O partido expulsou-os antes que o pudessem voltar a fazer na segunda votação, a 18 de janeiro, levando à queda do Executivo (porque sem os 15 deputados o PAIGC perdia a maioria de 57 em 102 lugares) e requereu a respetiva perda de mandato - deliberada a 15 de janeiro pela Comissão Permanente da ANP.
O clima agravou-se: os dissidentes recusaram sair e juntaram-se aos 41 do PRS, formando uma nova maioria que após interrompidos os trabalhos, na segunda-feira, e à revelia da mesa da Assembleia, continuaram reunidos e elegeram uma nova liderança do Parlamento.
Esta outra sessão durou até à noite e os deputados aprovaram moções de censura e de rejeição do programa de Governo, documentos entregues na Presidência da República para promulgação.
Cipriano Cassamá, declarou a sessão de apreciação do programa de Governo suspensa sem data, até que haja serenidade no hemiciclo, classificando como "nulos" todos os atos entretanto praticados na sala.
Pelo meio, Domingos Simões Pereira apelou aos militantes do PAIGC para lutarem contra "uma dúzia de indivíduos que procuram a todo o custo assumir o controlo do país para assim apagarem os traços da sua conduta criminosa no passado".
O Governo emitiu mesmo um comunicado em que acusa o Presidente de República de ser cúmplice numa "tentativa de golpe institucional" e em que denuncia haver uma tentativa de "detenção" de membros do executivo.

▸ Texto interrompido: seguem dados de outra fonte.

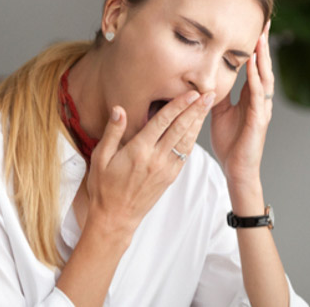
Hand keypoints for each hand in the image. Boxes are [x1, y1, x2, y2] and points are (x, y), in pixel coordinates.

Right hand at [86, 90, 214, 235]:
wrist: (116, 217)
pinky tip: (197, 127)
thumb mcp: (100, 158)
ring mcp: (166, 169)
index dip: (178, 105)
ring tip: (208, 105)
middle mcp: (156, 159)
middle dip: (196, 109)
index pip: (163, 122)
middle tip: (209, 93)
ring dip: (198, 121)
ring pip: (187, 140)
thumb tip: (119, 109)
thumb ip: (112, 132)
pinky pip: (185, 154)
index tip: (191, 92)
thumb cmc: (104, 187)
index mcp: (139, 151)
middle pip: (180, 128)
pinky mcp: (170, 177)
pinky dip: (193, 138)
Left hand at [211, 21, 273, 186]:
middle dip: (264, 44)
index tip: (255, 25)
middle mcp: (260, 100)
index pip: (254, 66)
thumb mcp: (218, 112)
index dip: (255, 46)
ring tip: (261, 38)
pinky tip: (254, 67)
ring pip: (265, 77)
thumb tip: (206, 77)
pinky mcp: (259, 120)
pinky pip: (258, 96)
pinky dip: (256, 80)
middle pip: (264, 66)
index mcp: (250, 97)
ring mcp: (261, 109)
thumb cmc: (230, 143)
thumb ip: (216, 93)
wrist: (236, 169)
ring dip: (262, 58)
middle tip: (265, 21)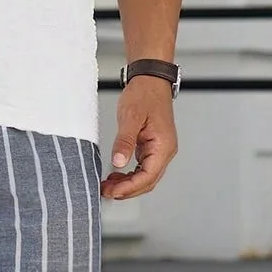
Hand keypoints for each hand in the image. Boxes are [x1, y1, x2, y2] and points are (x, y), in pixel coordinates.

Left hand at [101, 79, 176, 199]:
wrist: (150, 80)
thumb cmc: (144, 94)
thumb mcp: (131, 117)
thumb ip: (124, 141)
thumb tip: (118, 162)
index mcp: (163, 146)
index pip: (148, 176)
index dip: (129, 188)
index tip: (112, 192)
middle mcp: (165, 151)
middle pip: (148, 181)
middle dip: (127, 190)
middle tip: (106, 192)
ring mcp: (159, 150)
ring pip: (145, 177)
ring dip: (128, 184)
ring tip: (108, 186)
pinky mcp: (151, 147)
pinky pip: (142, 167)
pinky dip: (130, 175)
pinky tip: (116, 176)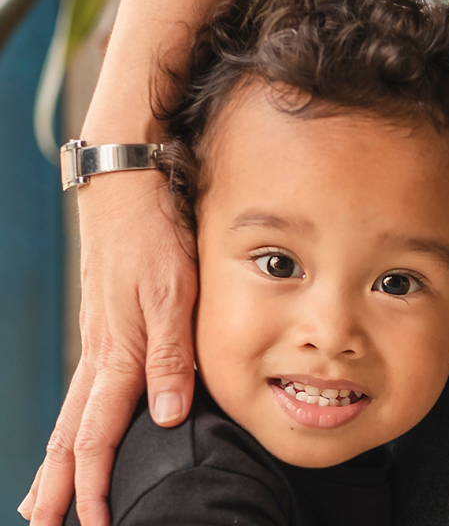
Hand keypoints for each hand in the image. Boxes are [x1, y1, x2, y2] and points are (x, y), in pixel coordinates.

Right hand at [19, 171, 197, 525]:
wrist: (128, 188)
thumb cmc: (155, 237)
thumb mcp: (174, 295)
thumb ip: (171, 357)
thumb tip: (165, 418)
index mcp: (117, 355)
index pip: (97, 435)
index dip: (94, 483)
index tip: (94, 522)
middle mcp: (100, 355)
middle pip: (69, 435)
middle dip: (56, 486)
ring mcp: (99, 341)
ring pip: (70, 415)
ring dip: (57, 461)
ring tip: (42, 499)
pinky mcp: (106, 328)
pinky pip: (82, 391)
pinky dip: (71, 425)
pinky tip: (74, 434)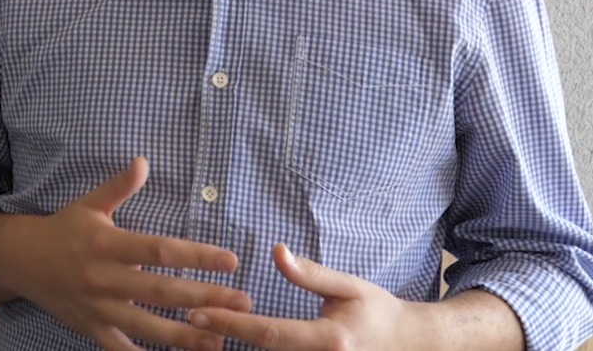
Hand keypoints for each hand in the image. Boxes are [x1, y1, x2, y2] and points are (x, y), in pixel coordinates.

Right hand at [6, 157, 251, 350]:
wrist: (20, 261)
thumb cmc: (63, 230)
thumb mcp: (89, 205)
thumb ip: (119, 187)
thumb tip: (143, 161)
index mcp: (107, 244)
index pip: (159, 250)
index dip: (196, 256)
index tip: (231, 260)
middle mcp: (104, 278)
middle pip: (160, 291)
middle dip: (203, 298)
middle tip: (242, 303)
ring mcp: (97, 307)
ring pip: (146, 326)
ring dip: (185, 336)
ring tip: (219, 341)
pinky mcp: (91, 328)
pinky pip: (120, 349)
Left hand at [187, 244, 418, 349]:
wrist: (410, 348)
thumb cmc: (377, 312)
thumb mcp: (349, 288)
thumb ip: (311, 274)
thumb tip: (276, 251)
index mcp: (328, 341)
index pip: (267, 333)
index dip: (229, 323)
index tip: (195, 310)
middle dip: (220, 340)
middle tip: (182, 324)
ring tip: (193, 334)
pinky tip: (225, 344)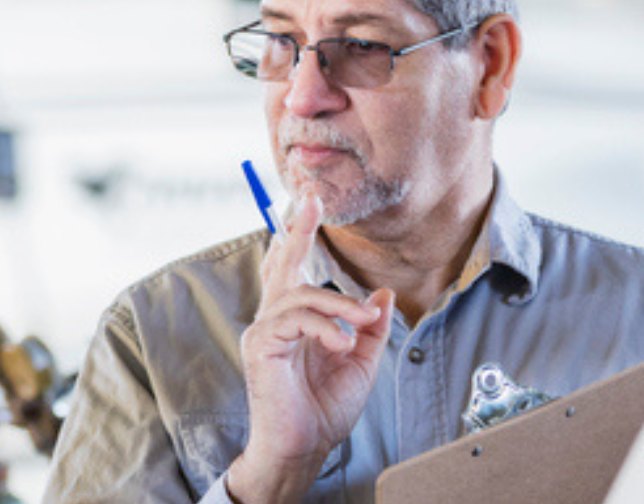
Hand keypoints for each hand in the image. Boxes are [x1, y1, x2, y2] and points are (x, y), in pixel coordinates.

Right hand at [227, 194, 394, 503]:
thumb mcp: (360, 363)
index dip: (301, 235)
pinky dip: (327, 327)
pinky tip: (343, 345)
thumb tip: (381, 292)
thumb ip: (369, 327)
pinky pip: (297, 319)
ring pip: (302, 293)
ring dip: (340, 304)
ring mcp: (264, 331)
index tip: (310, 202)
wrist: (303, 447)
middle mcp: (275, 319)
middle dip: (298, 228)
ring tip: (364, 321)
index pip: (296, 270)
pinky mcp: (261, 346)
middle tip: (311, 197)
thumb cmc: (324, 410)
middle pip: (282, 262)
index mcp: (295, 321)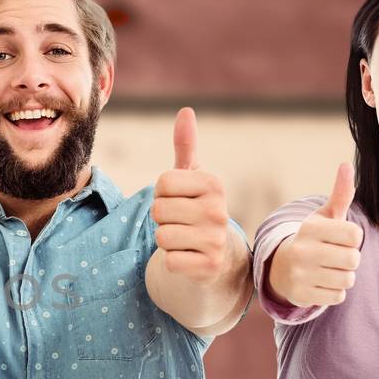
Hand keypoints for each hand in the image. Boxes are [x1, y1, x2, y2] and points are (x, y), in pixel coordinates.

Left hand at [151, 107, 231, 282]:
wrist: (217, 257)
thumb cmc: (196, 210)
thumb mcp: (191, 179)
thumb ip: (185, 147)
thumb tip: (185, 111)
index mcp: (213, 184)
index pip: (162, 183)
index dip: (162, 195)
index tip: (178, 201)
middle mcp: (219, 211)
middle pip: (159, 210)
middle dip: (162, 219)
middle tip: (180, 223)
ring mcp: (215, 240)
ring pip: (161, 236)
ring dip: (166, 240)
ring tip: (184, 239)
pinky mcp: (207, 267)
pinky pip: (168, 261)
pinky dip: (172, 261)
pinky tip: (188, 257)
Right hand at [267, 163, 362, 307]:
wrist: (280, 268)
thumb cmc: (312, 239)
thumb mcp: (324, 217)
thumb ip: (340, 194)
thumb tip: (346, 165)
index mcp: (310, 228)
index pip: (355, 235)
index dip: (353, 238)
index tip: (341, 239)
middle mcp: (302, 250)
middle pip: (353, 259)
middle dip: (350, 260)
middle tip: (336, 257)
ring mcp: (300, 274)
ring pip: (347, 280)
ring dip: (344, 277)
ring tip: (329, 270)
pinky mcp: (301, 295)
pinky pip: (338, 297)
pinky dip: (334, 292)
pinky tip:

A Presidência reagiu pedindo "contenção verbal" e anunciando o início de auscultações às forças vivas do país para encontrar uma solução.
Num ponto todos concordam: aplaudem o distanciamento das forças armadas em relação a esta crise, com os militares sossegados nos quartéis.
A luta política reflete cisões que já eram visíveis no último congresso do PAIGC, em fevereiro de 2014: Braima Camará e Aristides Ocante da Silva, dois dos nomes hoje mais visíveis entre os contestatários, disputaram então a liderança do partido com Simões Pereira.
As divisões no seio do PAIGC acabaram por se diluir em torno da eleição do ex-secretário executivo da Comunidade de Países de Língua Portuguesa, mas estão novamente à tona e a condicionar o desenvolvimento do país.
A comunidade internacional deixou um aviso, esta semana, em comunicado: a rapidez do "desembolso" dos apoios prometidos "depende da criação de condições de estabilidade".